Terrible Decisions Made In Western New York
Buffalo and Western New York have a tremendously rich history that has had a huge impact on America since the city's inception back in 1801. There isn't much that has happened in America that does not have a BUffalo connection, and we have plenty to show around the area to prove it.
Throughout the history of Western New York, there have been all sorts of events and decisions that have impacted our region. Some of those decisions were good, and some were great. With that, there are also all sorts of decisions that fall into the mistakes category, and there's no doubt that some of those choices have hurt the region over time. When that happens, like any bad idea we have, we sometimes wish we had a chance to go back and do it over again.
That said, I know for a fact that Buffalo has made a series of bad decisions that, maybe, seemed like a good idea at the time but have proven to be just plain dumb. Some of those dumb ideas fall into the terrible column.
The 5 Stupidest Things Western New York Has Done
Looking back at it all, we have made at least five terrible decisions in Buffalo's history:
5. Letting The Braves Leave Buffalo
In an amazing moment in Buffalo history, the city was awarded an NBA expansion franchise, and the Buffalo Braves took the court for the first time in October 1970 (the same year the Cleveland Cavaliers and Portland Trail Blazers also took the court for the first time). Unfortunately, the Braves tenure in Buffalo only lasted 8 years as they were sold and subsequently moved to California to eventually become the Los Angeles Clippers.
4. Expanding the University at Buffalo Campus into the Town of Amherst
After The University of Buffalo was absorbed into the SUNY system in 1962, the need to expand the school was realized pretty quickly. Instead of finding space within the city limits, then-Governor Nelson Rockefeller advocated for the state to purchase land in Amherst, where the current campus is.

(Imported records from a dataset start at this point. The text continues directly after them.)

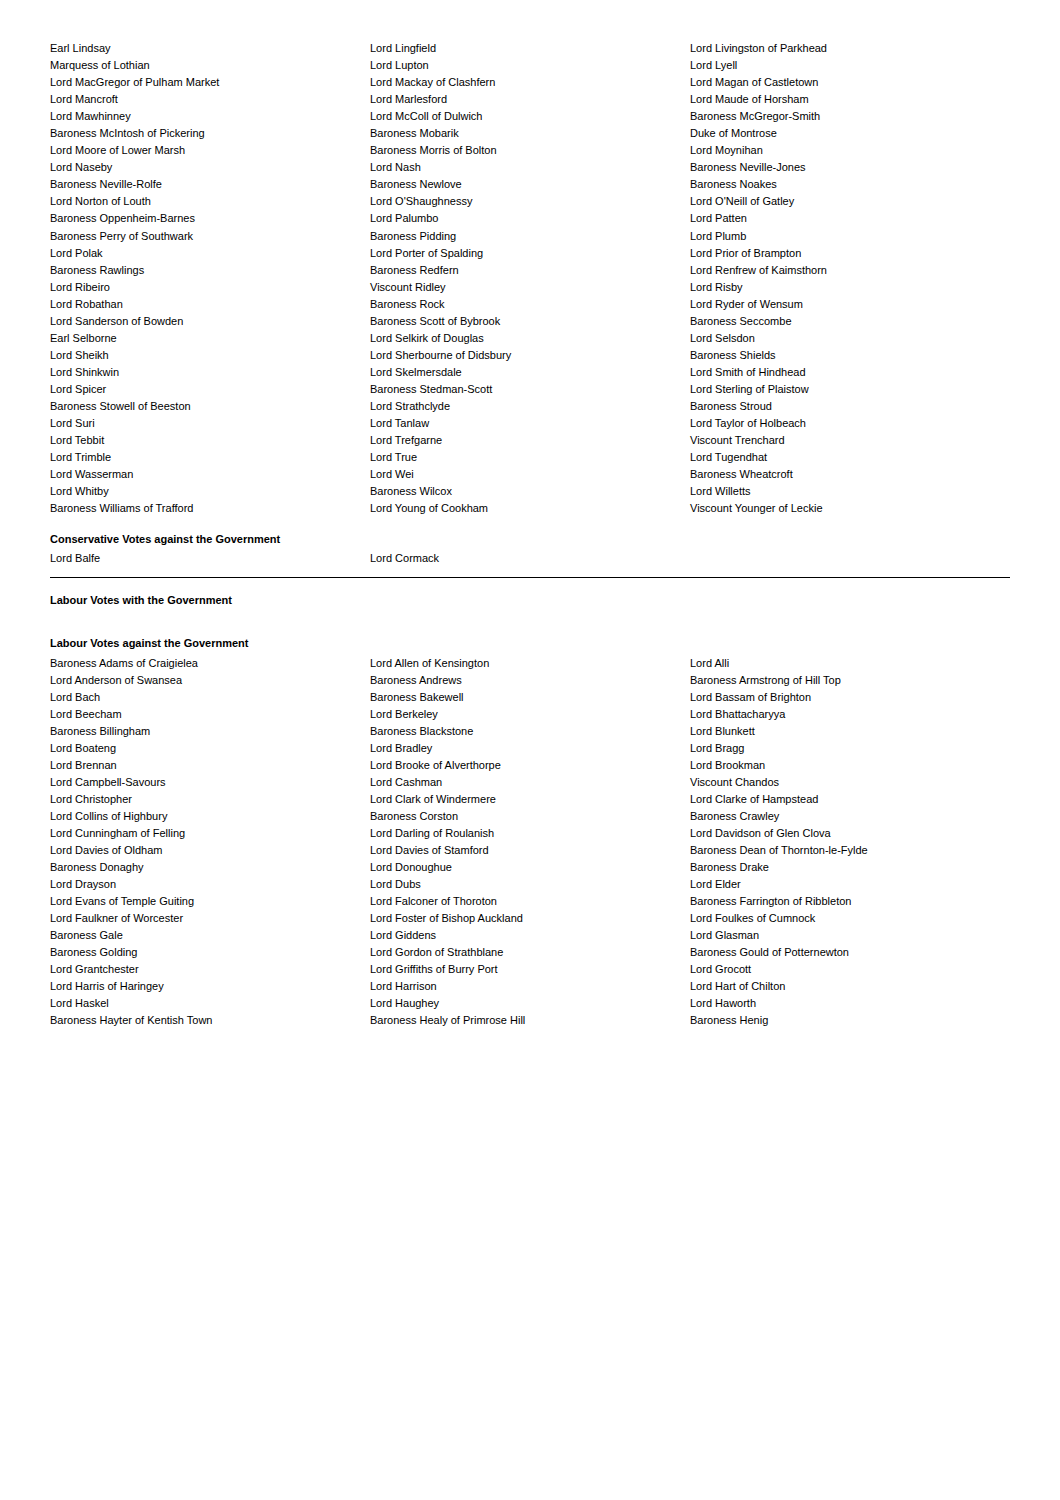| Earl Lindsay | Lord Lingfield | Lord Livingston of Parkhead |
| Marquess of Lothian | Lord Lupton | Lord Lyell |
| Lord MacGregor of Pulham Market | Lord Mackay of Clashfern | Lord Magan of Castletown |
| Lord Mancroft | Lord Marlesford | Lord Maude of Horsham |
| Lord Mawhinney | Lord McColl of Dulwich | Baroness McGregor-Smith |
| Baroness McIntosh of Pickering | Baroness Mobarik | Duke of Montrose |
| Lord Moore of Lower Marsh | Baroness Morris of Bolton | Lord Moynihan |
| Lord Naseby | Lord Nash | Baroness Neville-Jones |
| Baroness Neville-Rolfe | Baroness Newlove | Baroness Noakes |
| Lord Norton of Louth | Lord O'Shaughnessy | Lord O'Neill of Gatley |
| Baroness Oppenheim-Barnes | Lord Palumbo | Lord Patten |
| Baroness Perry of Southwark | Baroness Pidding | Lord Plumb |
| Lord Polak | Lord Porter of Spalding | Lord Prior of Brampton |
| Baroness Rawlings | Baroness Redfern | Lord Renfrew of Kaimsthorn |
| Lord Ribeiro | Viscount Ridley | Lord Risby |
| Lord Robathan | Baroness Rock | Lord Ryder of Wensum |
| Lord Sanderson of Bowden | Baroness Scott of Bybrook | Baroness Seccombe |
| Earl Selborne | Lord Selkirk of Douglas | Lord Selsdon |
| Lord Sheikh | Lord Sherbourne of Didsbury | Baroness Shields |
| Lord Shinkwin | Lord Skelmersdale | Lord Smith of Hindhead |
| Lord Spicer | Baroness Stedman-Scott | Lord Sterling of Plaistow |
| Baroness Stowell of Beeston | Lord Strathclyde | Baroness Stroud |
| Lord Suri | Lord Tanlaw | Lord Taylor of Holbeach |
| Lord Tebbit | Lord Trefgarne | Viscount Trenchard |
| Lord Trimble | Lord True | Lord Tugendhat |
| Lord Wasserman | Lord Wei | Baroness Wheatcroft |
| Lord Whitby | Baroness Wilcox | Lord Willetts |
| Baroness Williams of Trafford | Lord Young of Cookham | Viscount Younger of Leckie |
Conservative Votes against the Government
| Lord Balfe | Lord Cormack | |
Labour Votes with the Government
Labour Votes against the Government
| Baroness Adams of Craigielea | Lord Allen of Kensington | Lord Alli |
| Lord Anderson of Swansea | Baroness Andrews | Baroness Armstrong of Hill Top |
| Lord Bach | Baroness Bakewell | Lord Bassam of Brighton |
| Lord Beecham | Lord Berkeley | Lord Bhattacharyya |
| Baroness Billingham | Baroness Blackstone | Lord Blunkett |
| Lord Boateng | Lord Bradley | Lord Bragg |
| Lord Brennan | Lord Brooke of Alverthorpe | Lord Brookman |
| Lord Campbell-Savours | Lord Cashman | Viscount Chandos |
| Lord Christopher | Lord Clark of Windermere | Lord Clarke of Hampstead |
| Lord Collins of Highbury | Baroness Corston | Baroness Crawley |
| Lord Cunningham of Felling | Lord Darling of Roulanish | Lord Davidson of Glen Clova |
| Lord Davies of Oldham | Lord Davies of Stamford | Baroness Dean of Thornton-le-Fylde |
| Baroness Donaghy | Lord Donoughue | Baroness Drake |
| Lord Drayson | Lord Dubs | Lord Elder |
| Lord Evans of Temple Guiting | Lord Falconer of Thoroton | Baroness Farrington of Ribbleton |
| Lord Faulkner of Worcester | Lord Foster of Bishop Auckland | Lord Foulkes of Cumnock |
| Baroness Gale | Lord Giddens | Lord Glasman |
| Baroness Golding | Lord Gordon of Strathblane | Baroness Gould of Potternewton |
| Lord Grantchester | Lord Griffiths of Burry Port | Lord Grocott |
| Lord Harris of Haringey | Lord Harrison | Lord Hart of Chilton |
| Lord Haskel | Lord Haughey | Lord Haworth |
| Baroness Hayter of Kentish Town | Baroness Healy of Primrose Hill | Baroness Henig |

3. Replacing Scajaquada Drive with the Scajaquada Expressway
The 1960s brought about the need to connect the newly completed Kensington Expressway, which was under construction, with the also newly completed Interstate 190. While this new divided highway made it easier to travel through Buffalo, it also caused significant damage to several Buffalo neighborhoods along with the original design of Delaware Park.
2. Bills Stadium Being Built in Orchard Park
The Bills were wildly successful during their AFL days, and many people have fond memories of attending games at the 46,000-seat War Memorial Stadium, sometimes called the Rockpile. After the NFL and AFL merger in the 1960s, NFL rules required Buffalo to have a larger facility. Instead of looking at available space within the city, officials from Erie County settled on a site in Orchard Park. Rich Stadium, largely financed by county Bonds, opened in 1973.
Buffalo and Western New York recently had the opportunity to correct a historical wrong, but guess what we did?
1. Building The Kensington Expressway Through Humboldt Parkway
This is, in my humble opinion, perhaps the dumbest thing we’ve done in Buffalo. The original Humboldt Parkway, which was described by its designer Frederick Law Olmsted as the widest and grandest street in Buffalo, was turned into a 6-lane below-grade highway, which also destroyed multiple neighborhoods that were populated with untold families and businesses. Construction, which started in 1958, took 13 years to finish and completely changed the landscape of Buffalo.
I wonder how life would be in Buffalo if any of these decisions went in another direction. We had the opportunity to fix another one of these errors with the Kensington Expressway project. Here's hoping Buffalo will do the right thing.
What about you? What do you think were bad decisions made by Buffalo?